> [Text extract]

Tuesday, 25 June 2013

Divine Chocolate Fudge Cake
So my last post was for the vanilla polka dot middle layer of a 3 tiered birthday extravaganza, today it's the chocolate fudge cake layer - it looked like this:
The original recipe came from Martha Stewart and you can find it here but I have modified it a bit (to make it more user-friendly with the ingredients) and altered the method slightly. Now, I didn't take photos of the various stages of making the cake because...well...there's only one stage really!  Please note that the original recipe makes 2 x 23cm (9") layers whereas I made one big cake in a 28cm (11") spring form tin. One of the most brilliant things about this cake is that it is SO moist and fudgy that the left-overs from the birthday party have lasted in a tin for about 10 days here.  I know...who wants to eat 10 day old cake - but trust me, it is still perfectly wonderful as it is and if you nuke a slice for a few seconds you have the most outrageous chocolate fudge pudding type dessert.  And why would there be any left-overs in the first place?  Well, because this cake will EASILY feed 20 people.  I didn't realise that when I made it, my bad, but I'm not overly disappointed either!!

For the cake:
1 3/4 cups good quality cocoa (not drinking chocolate)
3 3/4 cups self raising flour (or all purpose flour and add 2 tsps baking powder)
3 3/4 cups caster or superfine sugar
2 tsps kosher salt (or 1 tsp table salt)
4 large eggs
1 3/4 cups warm water (it should feel neither cold nor hot on your skin)
2 cups whole milk
2 tsps lemon juice or white vinegar
1 cup vegetable oil (sunflower or canola are probably best)
2 tsps good vanilla extract
  1. Preheat the oven to 160 C / 325 F. Grease and line a 28cm (11") spring form tin. I like to use baking strips with sponge cakes, if you do too, soak them in water and pin around the outside of the cake tin.
  2. Add the lemon juice or vinegar to the milk and leave it to stand - it will curdle and thicken slightly and behave like buttermilk in the recipe.
  3. Sift the cocoa, flour, sugar, and salt together into a large mixing bowl.  
  4. If you have a free standing mixer: place the eggs, water, soured milk, oil and vanilla in the bowl of the mixer and beat on low for a minute or so until everything is well combined.  If you're using a hand held mixer: place all the 'wet' ingredients in a large bowl and beat for a couple of minutes.
  5. With the mixer still running, add the combined dry ingredients in 3 batches making sure the mixture is well combined before adding the next batch.  (The original recipe just places everything in one bowl then beats on medium - I found that I had little lumps of flour that would NOT be mixed in however hard I tried, they floated on the surface of the finished mixture and I had to scoop them out to avoid an unpleasant crust on the finished cake). 
  6. Pour into your prepared tin and bake in the centre of the oven for 40 minutes. Carefully cover the top of the tin with a piece of foil and bake for a further 60 minutes or until the cake passes the clean skewer test. 
  7. Place the cooked cake on a cooking rack, remove the foil and leave to cool 30 minutes before removing the outer ring of the tin.  Leave to cool completely.

> [Listing]
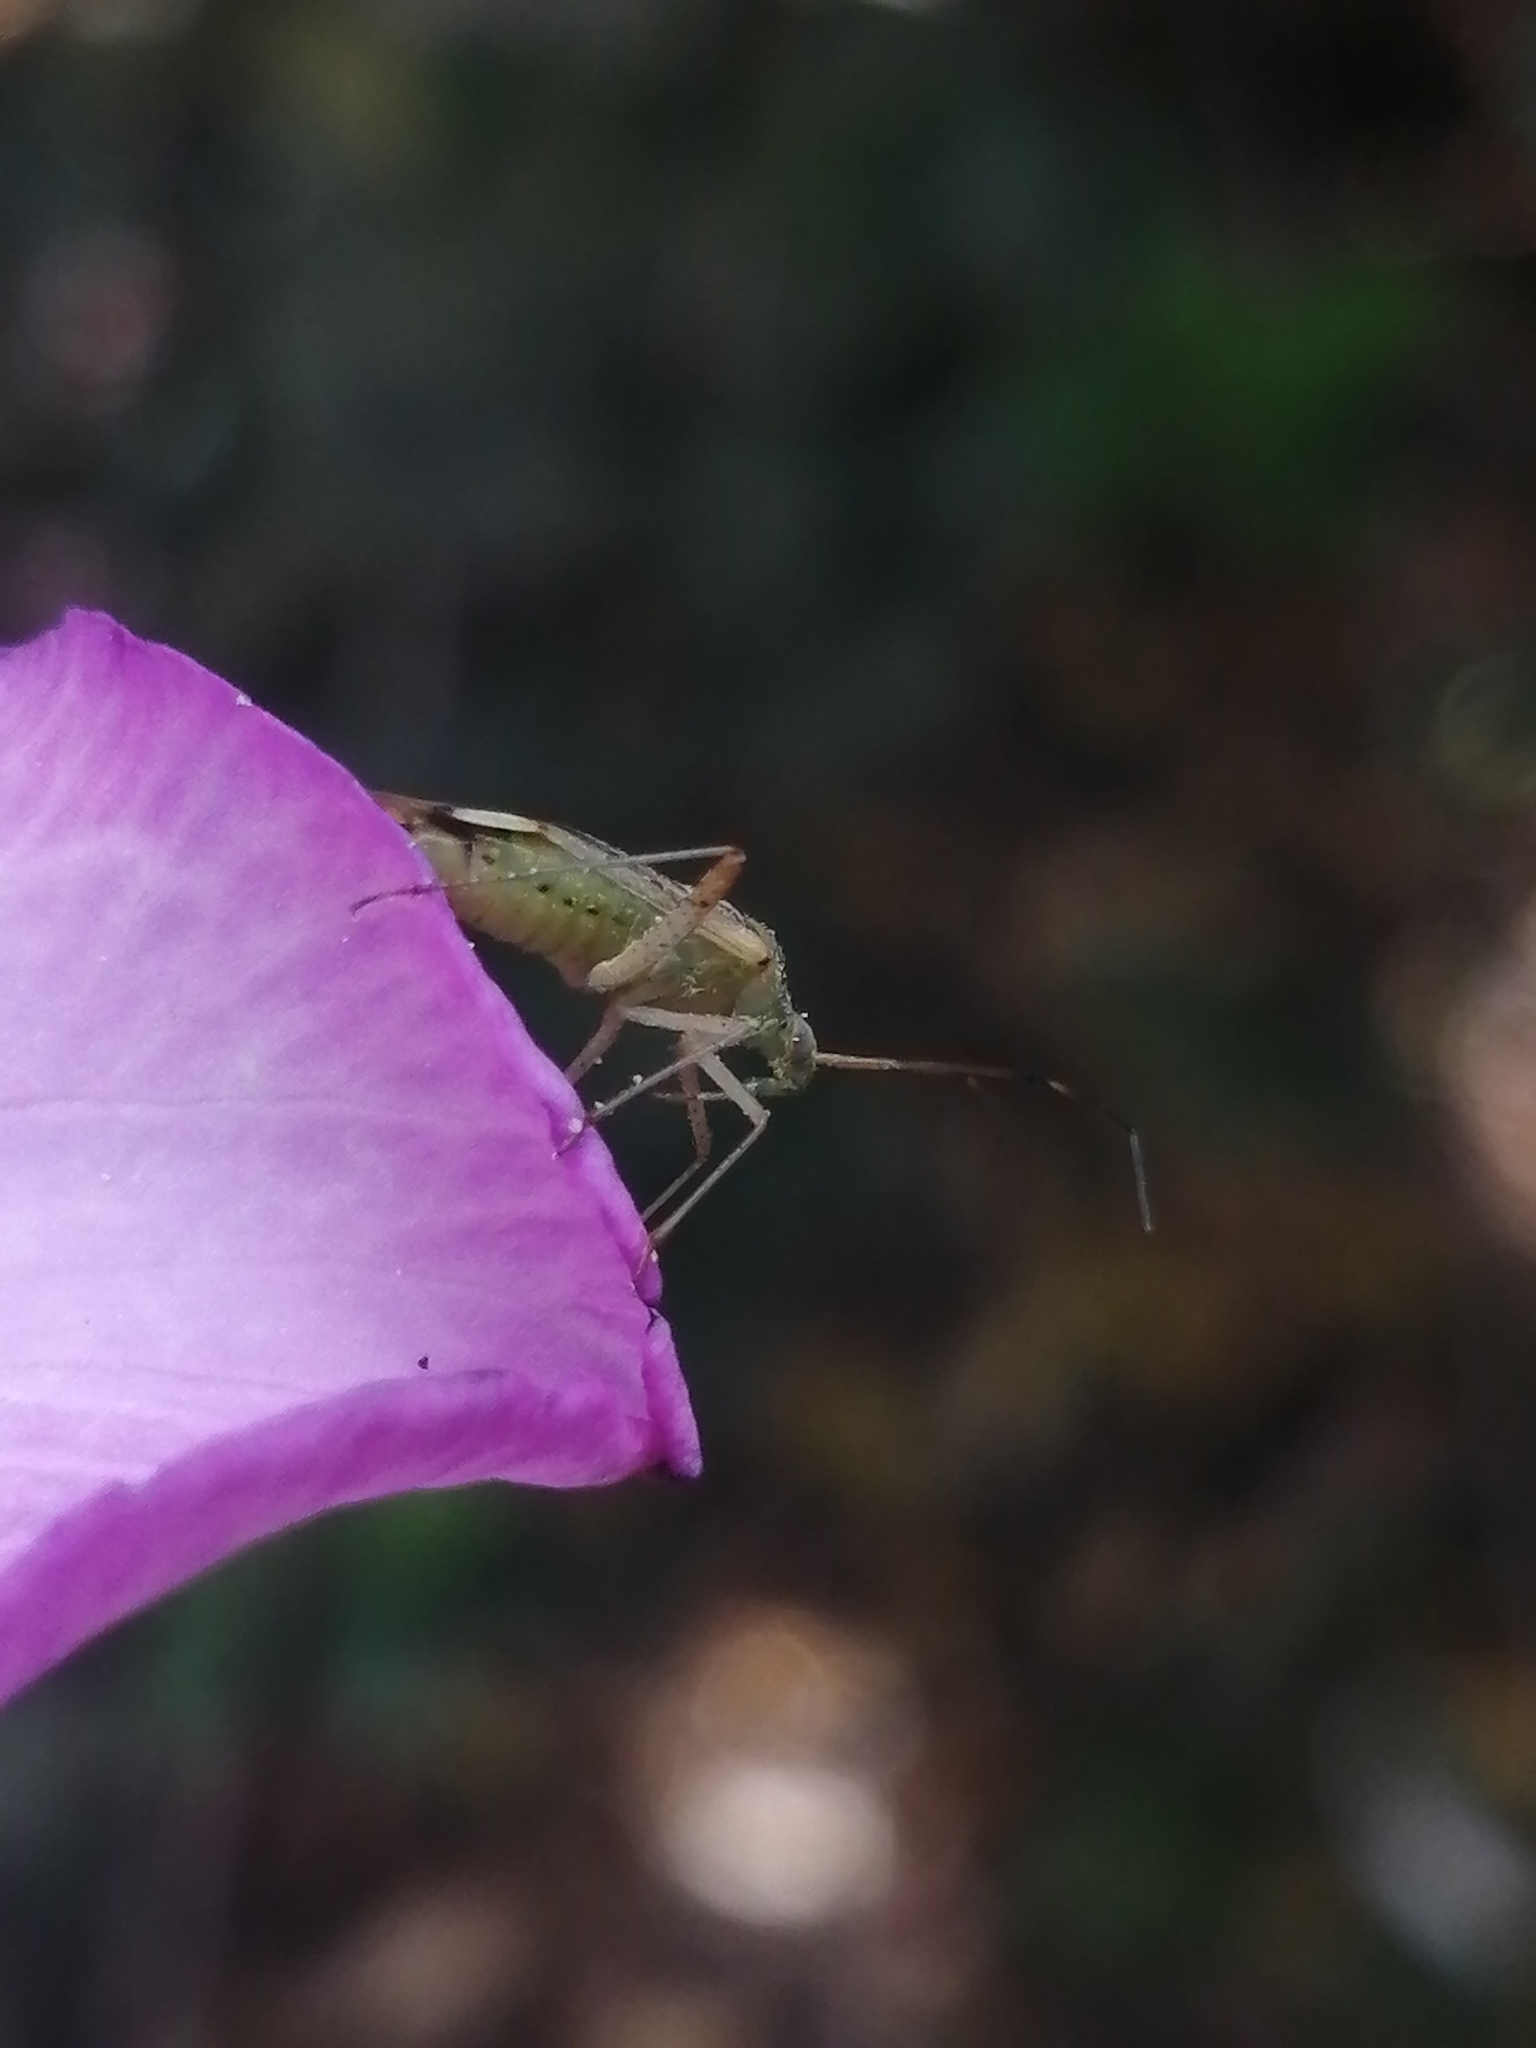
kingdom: Animalia
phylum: Arthropoda
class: Insecta
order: Hemiptera
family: Miridae
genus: Closterotomus
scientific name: Closterotomus putoni
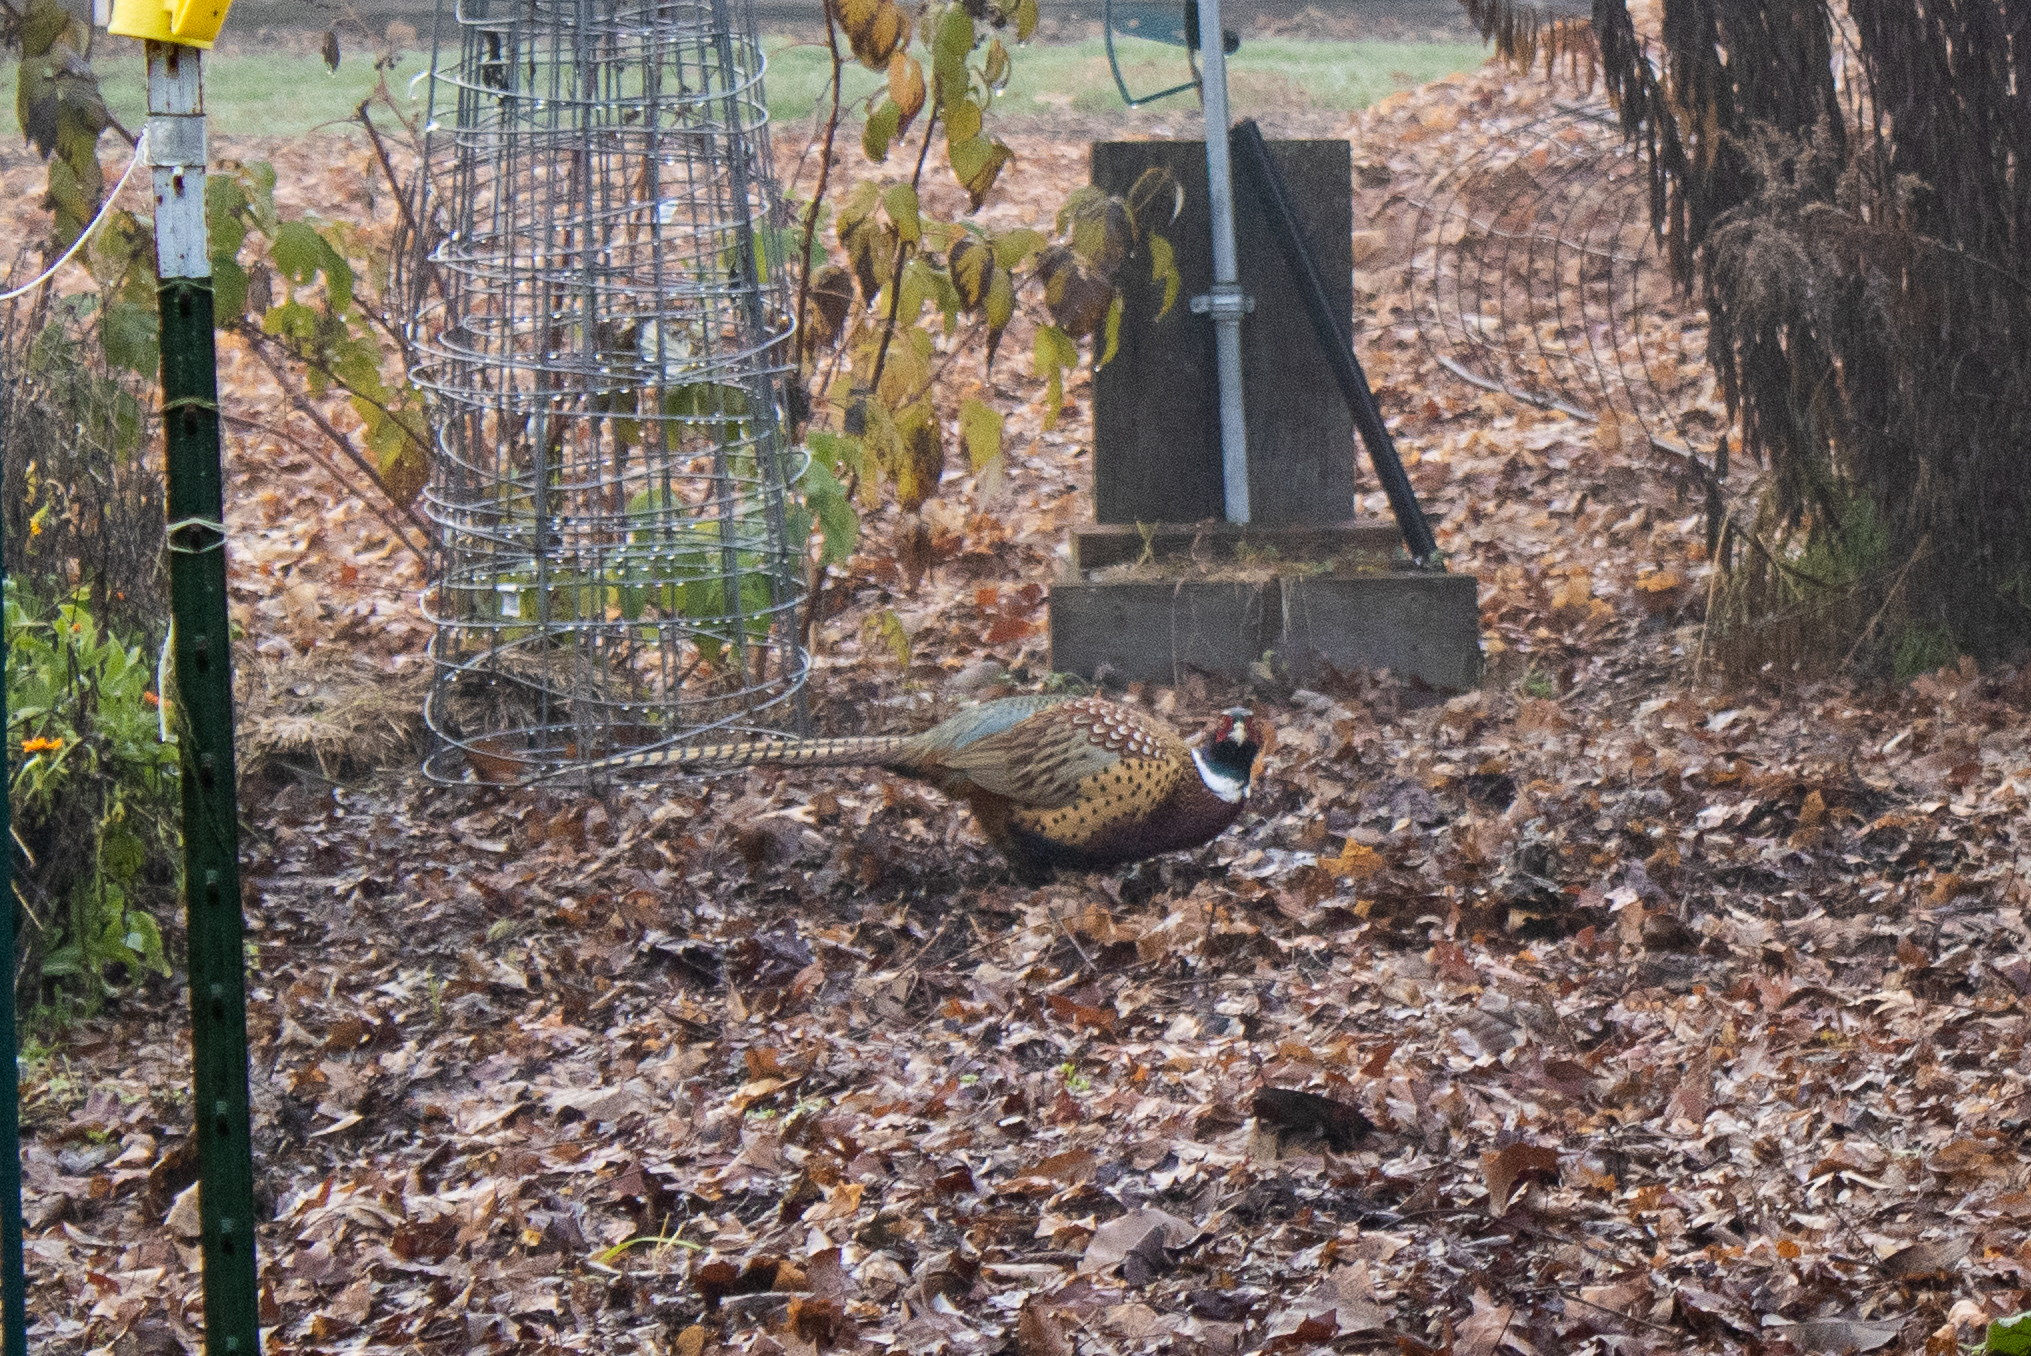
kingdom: Animalia
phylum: Chordata
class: Aves
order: Galliformes
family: Phasianidae
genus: Phasianus
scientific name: Phasianus colchicus
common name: Common pheasant
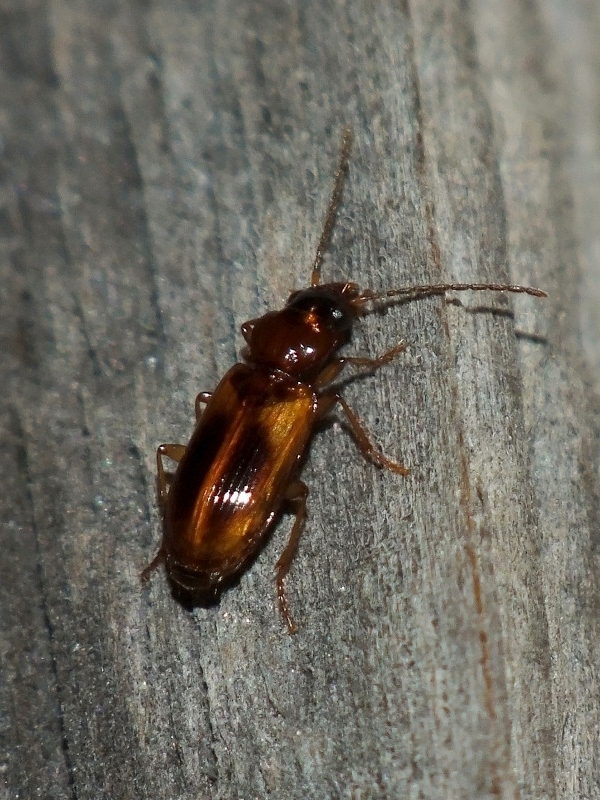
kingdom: Animalia
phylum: Arthropoda
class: Insecta
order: Coleoptera
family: Carabidae
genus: Anthracus
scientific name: Anthracus consputus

> [Set tasks]
• a. Please decide whether each statement agrees with the chocolate fudge cake recipe above, answering yes or no and quoting the words of the recipe that settle it: (i) the cake was baked as a single cake in a 23cm tin; (ii) the lemon juice or vinegar goes into the milk; (iii) the dry ingredients are added in two batches.
• b. Answer these questions from the chocolate fudge cake recipe above:
(i) What oven temperature does it call for?
(ii) How many large eggs go into the cake?
(iii) How long should the cake cool before the outer ring of the tin is removed?

> [Replies]
• a.
(i) No: "I made one big cake in a 28cm (11") spring form tin"
(ii) Yes: "Add the lemon juice or vinegar to the milk and leave it to stand"
(iii) No: "add the combined dry ingredients in 3 batches"

• b.
(i) 160 C / 325 F
(ii) 4
(iii) 30 minutes